:: WHAT THE TASK REQUIRES ::
Show each line in the entries below that contains the string "right", matching upper and lower case exactly.
========
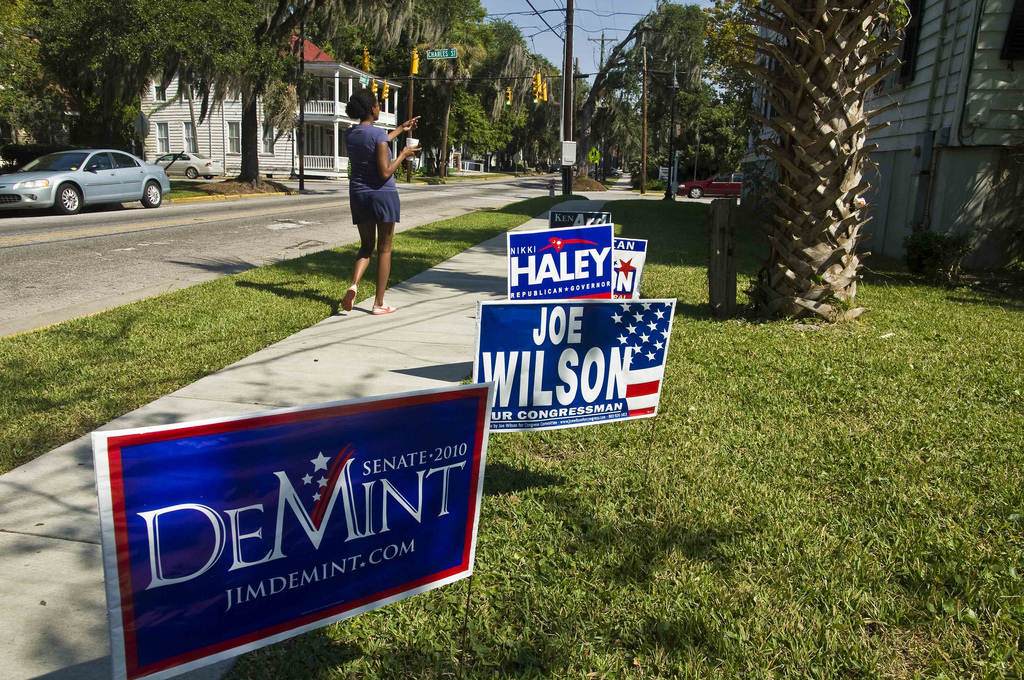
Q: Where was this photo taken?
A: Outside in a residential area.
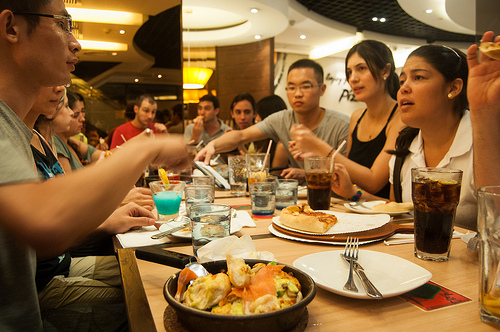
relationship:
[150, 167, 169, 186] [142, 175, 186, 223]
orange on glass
========
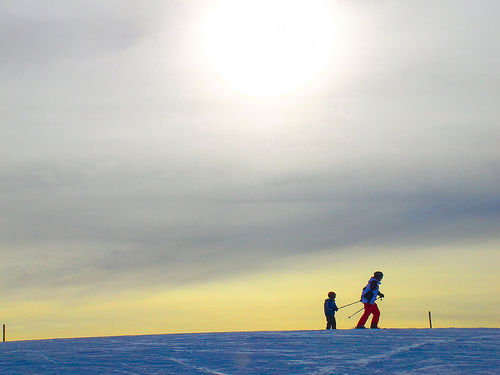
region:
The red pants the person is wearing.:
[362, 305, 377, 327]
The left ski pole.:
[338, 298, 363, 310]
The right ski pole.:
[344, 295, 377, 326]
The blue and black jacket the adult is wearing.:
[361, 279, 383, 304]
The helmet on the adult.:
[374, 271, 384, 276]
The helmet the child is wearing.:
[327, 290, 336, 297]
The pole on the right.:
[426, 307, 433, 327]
========
:: TASK RESPONSE ::
The right ski pole.:
The pole on the right.:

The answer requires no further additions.